Söylemeye gerek var mı; yeryüzü cenneti randevuya gelmemişti.
Christophe Dugarry’nin kaleminden Zidane
26 yaşında. Artık futbol evreninin en çok aranan 10 numarası. Fransa futbolda dünya şampiyonu olunca o da Fransa'da bir ulusal kahraman haline geldi. Onu, şampiyon Fransız milli takımının ve Marsilya takımının forvet oyuncusu Christophe Dugarry anlatıyor.

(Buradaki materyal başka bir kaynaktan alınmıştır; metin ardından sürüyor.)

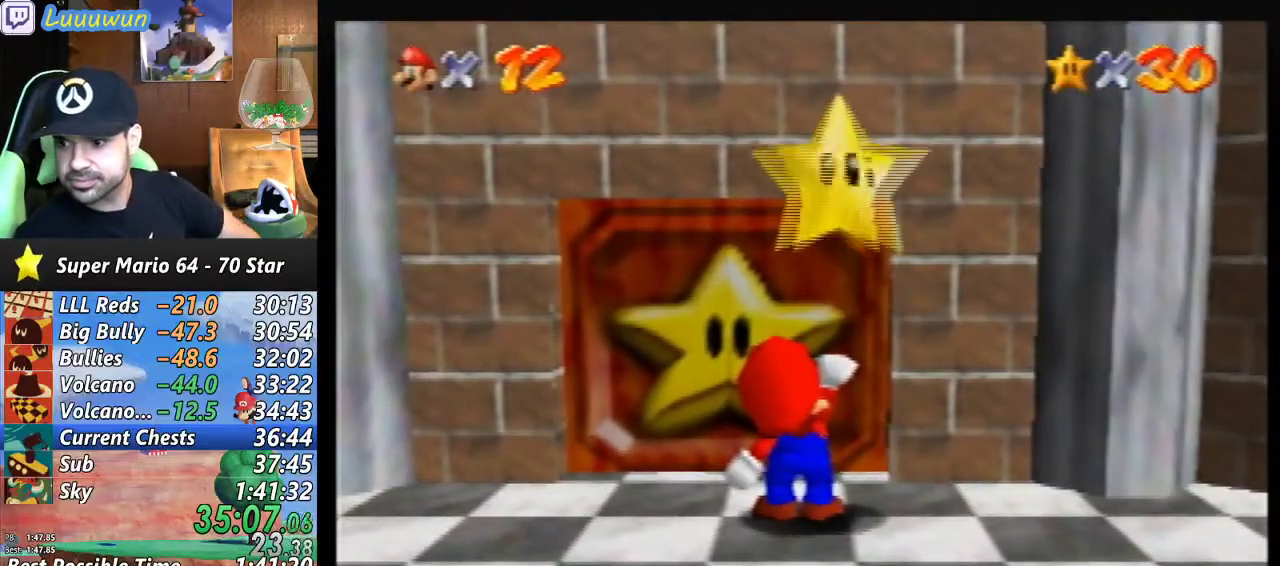
{"buttons": ["B"], "left_stick": "center", "events": [[33, "B", "down"], [133, "B", "up"], [200, "B", "down"], [267, "B", "up"], [367, "B", "down"], [433, "B", "up"], [500, "B", "down"]]}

Bir dostluğun doğmasını, yaşamasını ve bu kadar güzel olmasını sağlayan o küçük şeyleri nasıl anlatmalı... İşaretler vardır... Oğlu Enzo doğduğunda (Fransa Ümit milli takımıyla birlikte çalışıyordum) telesekreterimde bir mesaj buldum. Sesi titriyordu. Oğlunun benimle aynı günde doğduğunu söylüyordu. Doğru hastaneye koştum. Doğası gereği Zizu kendini öne çıkarmayı sevmez. Ancak insanları tanıyıp onlara güvendikçe açılır. Bu son altı ayda çok şey öğrendi. Star sistemi sayesinde o aşırı çekingenliğini aşabildi. Bugün artık isyan edebiliyor, kendisine saygı duyulmasını sağlayabiliyor. Ne olduğunu (dünyanın en iyi futbolcusu) ortaya koyabiliyor. Aslında ailesiyle birlikte ıssız bir adada yaşamayı tercih ederdi. Bunun nedeni kuşkusuz kökeni: Cezayir.